Equestrian champ launching real estate career in Caledon

Julie McDonell has recently finished her real estate education and is launching a real estate career in Caledon.

But some may know this young businesswoman as Julie Watt, because she’s an amateur equestrian champion with a resumé that makes one wonder why she’s launching a real estate professional career and not ruling the riding rings on tour.

“I have no desire to ride professionally,” she laughed. “I just love doing it as a hobby. I have no desire to compete as a professional. I have my family here, and I judge. So when I’m done riding, I will judge in my retirement.”

McDonell is a six-time champion at the Royal Winter Fair, the equestrian world’s end-of-year gathering that is the culmination of a season of events, competitions and tours.

Whether the overall champion, or reserve champion, McDonell’s six titles are simply dressing to a woman who is in the sport for the simple love of it. And it’s the same love of country, horses and rural life that has brought her to Caledon, and made her want to actively market it.

McDonell began riding when she was six years old, at Sunnybrook Stables in Toronto.

“I don’t really know why; I think my mom just thought it would be a nice activity to do,” she said.

After one experience, it was all she could think about. She played other sports in school, but riding was all she wanted to do.

When her parents wanted to get out of the city and move their manufacturing business west, riding took off for McDonell — because she got a sweet deal.

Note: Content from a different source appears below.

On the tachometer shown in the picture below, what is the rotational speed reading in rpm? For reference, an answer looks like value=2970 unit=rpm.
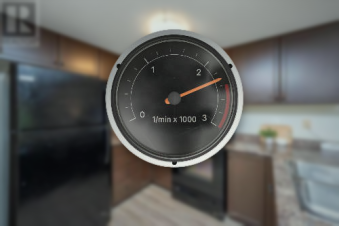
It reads value=2300 unit=rpm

“Part of the caveat of moving an 11-year-old was, ‘Hey, if you move to the country, you can have a pony.’ So I got my own pony when I was 11, and it kind of just flourished from there. I did nothing but go to the barn every day.”

She eventually reached a level in riding where she wanted to compete, and her parents moved her to a competition barn in King.

Four times a week — two weekday evening and Saturdays and Sundays — her parents drove her to the barn, and she began to master hunter-style jumping.

“The horses are braided, and you’re judged on elegance, as well as skill. It’s based on replicating old-style hunts; so, to some, it’s not quite as exciting as the high jumps and going for speed. We go for elegance,” she explained.

Once she worked herself to the point of having some nice horses to compete on, she began to excel.

She is a six-time champion at the Royal Winter Fair, some of those are what is known as reserve champion. In 2017, on her horse Heavenly, she won every class on one of her horses, after placing first and second in Ontario in the amateur 36-and-over provincial circuit with the two horses she was riding.

This year, she finished as reserve champion (second place) with the same horse she took all the classes with in 2017.

She competes on the provincial circuits, against the top competition in Ontario, including some well-known Olympians — but, again, she isn’t going pro.

Professionally, she’s found what she loves, in selling Caledon and area properties, and she’s not going to give up her hobby, anyway. She’ll keep riding in competitions.

“Until I can’t,” she said. “I love to compete. I’ll do it as long as I can. But now, I definitely would like to become known as someone in the area who works with people on country properties, but can help with horse farms to urban properties — anything a client needs. I just love living in Caledon; it has so many great things, and I love to share that.”